Sen. Richard C. Shelby (Ala.), the top Republican on the chamber’s appropriations panel, later offered his own blessings: “I’m pleased that we have finally reached an agreement on the continuing resolution. Now we must get serious about completing [fiscal 2022] bills.”
Hours later, House lawmakers adopted the short-term resolution on a 221-to-212 vote, following a brief yet tense debate. Taking to the chamber floor, House Majority Leader Steny H. Hoyer (D-Md.) blasted the GOP for failing to provide “any help” toward funding the government even as the deadline rapidly approached.
“This is a result of the inability of the Congress to work,” he said.
House Republican leaders, in contrast, encouraged their members to oppose the spending stopgap. In doing so, they argued that Democrats had failed to negotiate in earnest because they spent too much time trying to advance Biden’s broader economic agenda, including a long-stalled, roughly $2 trillion spending package that GOP lawmakers vehemently oppose. All but one — Rep.
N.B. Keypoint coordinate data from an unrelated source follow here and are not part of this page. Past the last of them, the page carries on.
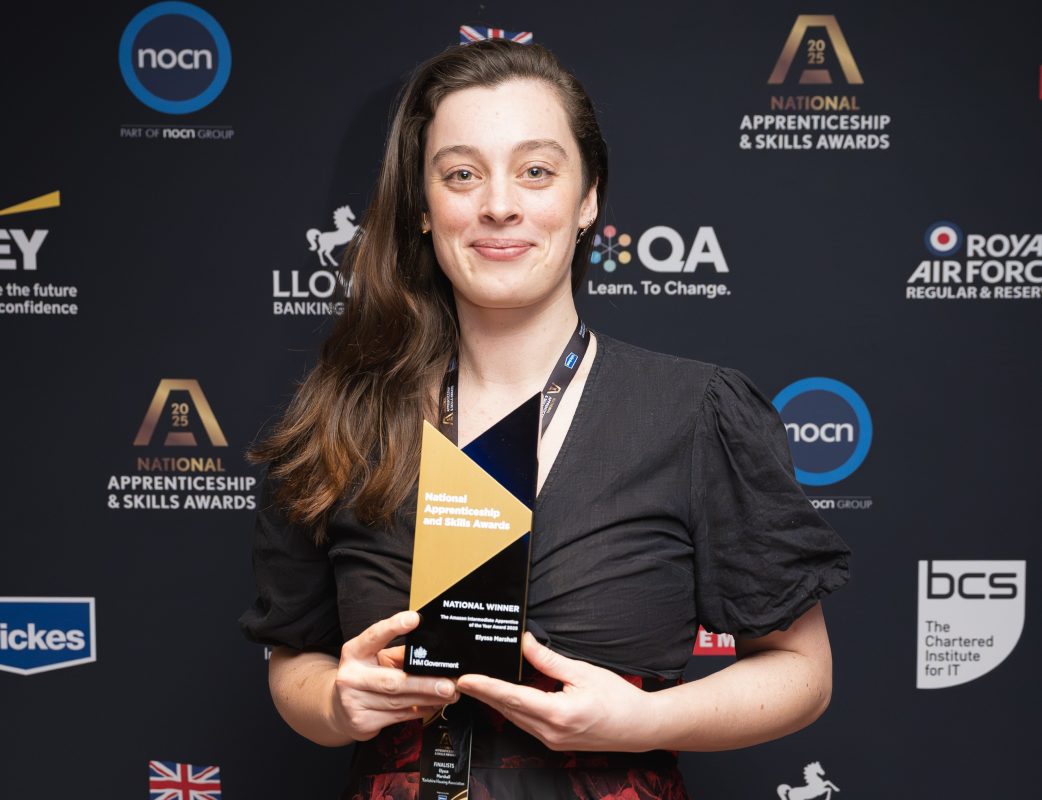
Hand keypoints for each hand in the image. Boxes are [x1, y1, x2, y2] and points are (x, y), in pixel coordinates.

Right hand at [332, 610, 458, 741]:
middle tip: (449, 684)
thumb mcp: (376, 658)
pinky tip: (434, 705)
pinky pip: (398, 717)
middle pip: (393, 681)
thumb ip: (401, 654)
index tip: (414, 618)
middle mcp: (350, 676)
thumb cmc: (364, 676)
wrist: (338, 708)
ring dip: (429, 699)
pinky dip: (420, 711)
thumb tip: (434, 652)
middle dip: (425, 684)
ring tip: (449, 694)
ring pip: (399, 702)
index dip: (393, 626)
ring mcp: (354, 701)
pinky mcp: (362, 722)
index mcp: (354, 652)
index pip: (374, 636)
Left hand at [456, 632, 656, 751]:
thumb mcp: (583, 672)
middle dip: (483, 693)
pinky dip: (513, 709)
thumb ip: (548, 660)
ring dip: (496, 702)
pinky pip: (527, 724)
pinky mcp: (555, 743)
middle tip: (460, 679)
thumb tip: (524, 643)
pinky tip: (505, 696)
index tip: (466, 679)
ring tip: (477, 684)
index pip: (512, 697)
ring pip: (515, 719)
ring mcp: (552, 741)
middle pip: (507, 710)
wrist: (641, 728)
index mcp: (558, 714)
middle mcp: (551, 732)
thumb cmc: (618, 699)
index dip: (486, 687)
Adam Kinzinger (R-Ill.) — later opposed the funding bill.
“This government should be shut down,” Greene said, citing a need to rein in the federal deficit only days after she called for denying funding for enforcing the vaccine and testing rules. “You want to know why it should be shut down? Because the people in here. The people in here cannot control themselves.”
While the House ultimately muscled through the GOP objections, Senate leaders found themselves confronting a more treacherous fight — chiefly as conservatives raised new objections around vaccines.
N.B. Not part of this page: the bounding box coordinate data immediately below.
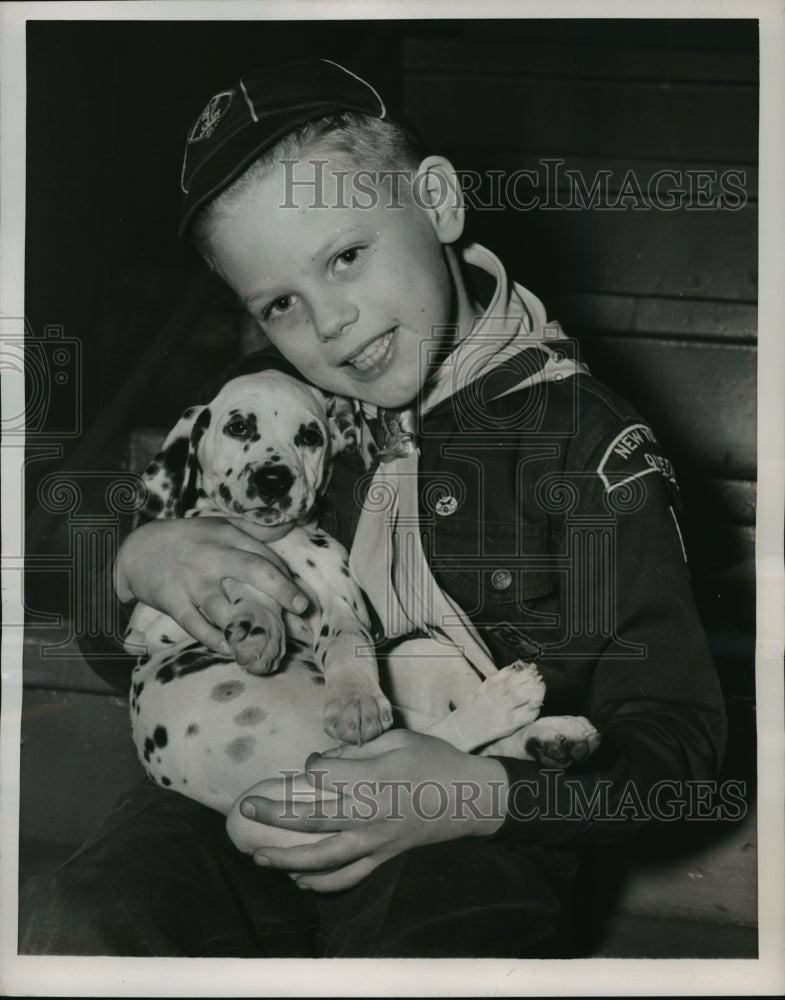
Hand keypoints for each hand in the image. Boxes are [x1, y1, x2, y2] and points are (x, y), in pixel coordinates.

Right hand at [114, 517, 308, 652]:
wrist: (137, 549)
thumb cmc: (188, 539)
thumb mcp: (219, 525)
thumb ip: (254, 528)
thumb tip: (289, 526)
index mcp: (226, 536)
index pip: (264, 554)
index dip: (285, 577)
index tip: (299, 597)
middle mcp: (212, 556)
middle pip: (253, 570)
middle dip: (281, 589)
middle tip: (302, 607)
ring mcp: (191, 580)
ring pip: (223, 606)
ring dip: (244, 626)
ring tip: (264, 641)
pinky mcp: (172, 601)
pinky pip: (195, 625)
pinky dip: (213, 640)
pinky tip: (230, 649)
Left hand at [230, 730, 508, 891]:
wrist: (472, 798)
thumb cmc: (435, 761)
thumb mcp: (398, 739)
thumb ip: (358, 750)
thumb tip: (322, 761)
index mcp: (372, 778)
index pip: (323, 776)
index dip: (307, 768)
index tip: (305, 765)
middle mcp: (369, 814)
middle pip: (312, 818)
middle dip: (274, 815)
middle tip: (246, 809)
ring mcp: (375, 841)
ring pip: (323, 857)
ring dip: (287, 859)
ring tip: (259, 857)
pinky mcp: (384, 858)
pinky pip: (348, 877)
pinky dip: (322, 884)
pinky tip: (300, 881)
Speaking from the well of the chamber, Lee earlier Thursday blasted Biden and alleged that the vaccine-and-testing policies were unconstitutional. Lee slammed Senate Majority Leader Charles E. Schumer (D-N.Y.) specifically, stressing that conservatives for weeks had made clear to him that they planned to push an effort to defund the mandates as part of the debate over federal funding.
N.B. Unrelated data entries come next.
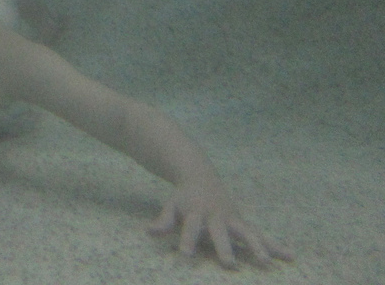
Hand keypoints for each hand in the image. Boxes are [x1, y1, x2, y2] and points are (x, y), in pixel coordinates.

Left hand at [148, 182, 293, 268]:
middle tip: (229, 264)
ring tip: (266, 262)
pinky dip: (275, 245)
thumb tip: (149, 232)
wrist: (200, 176)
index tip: (184, 256)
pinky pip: (260, 235)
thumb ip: (163, 221)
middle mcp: (216, 216)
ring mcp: (232, 219)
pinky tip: (290, 256)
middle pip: (221, 233)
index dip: (187, 241)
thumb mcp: (171, 207)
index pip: (190, 228)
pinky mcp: (243, 222)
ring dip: (257, 247)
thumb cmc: (184, 198)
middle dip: (225, 248)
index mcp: (196, 213)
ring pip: (246, 233)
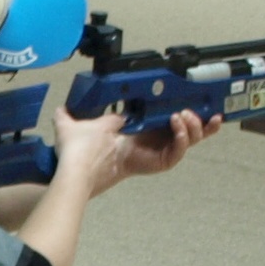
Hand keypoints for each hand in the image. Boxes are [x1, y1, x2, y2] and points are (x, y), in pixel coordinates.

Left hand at [54, 106, 205, 191]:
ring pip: (189, 141)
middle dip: (200, 120)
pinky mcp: (158, 163)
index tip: (196, 99)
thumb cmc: (79, 150)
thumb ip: (69, 115)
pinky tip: (176, 122)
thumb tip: (62, 108)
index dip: (184, 112)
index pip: (170, 120)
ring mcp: (157, 153)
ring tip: (184, 114)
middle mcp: (153, 142)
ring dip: (192, 125)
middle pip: (188, 132)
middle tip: (201, 110)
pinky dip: (181, 136)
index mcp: (141, 130)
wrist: (79, 166)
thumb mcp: (74, 125)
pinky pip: (178, 151)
“I don’t want to shut down the government,” Lee said. “The only thing I want to shut down is Congress funding enforcement of an immoral, unconstitutional vaccine mandate.”
Democrats, in turn, lambasted the obstruction, stressing the fracas threatened to undermine the country’s response to the coronavirus, particularly at a time when a new, concerning variant is spreading globally.
“We should be doing everything we can to stop this virus. We should be using every tool to keep America safe,” Sen. Patty Murray (D-Wash.) said just before voting began.
In allowing a vote on an amendment, Senate leaders ultimately put an end to the political stalemate. But that option for hours appeared shrouded in its own political uncertainty, after Sen. Joe Manchin III (D-W.Va.) unexpectedly expressed an openness to supporting the proposal. Even though he opposed a similar vote this fall, it occurred before the president announced his vaccine and testing policies targeting private businesses.
“I’ve been very supportive of a mandate for federal government, for military, for all the people who work on a government payroll,” Manchin said. “I’ve been less enthused about it in the private sector. So we’re working through all that.”
Manchin, however, ultimately voted against Republicans’ proposal, which targeted some of the vaccine policies he did support.
Even among GOP lawmakers, the conservatives’ strategy proved controversial, leaving some to fear that they might have been blamed politically if a shutdown had occurred. Some Republicans pointed out that the gambit seemed particularly ill-fated since the spending stopgap had the necessary votes to prevail anyway.
“I don’t think either Republicans or Democrats want a shutdown,” said Sen. John Cornyn (R-Tex.). “But sometimes we can be our own worst enemy.”
Tyler Pager contributed to this report.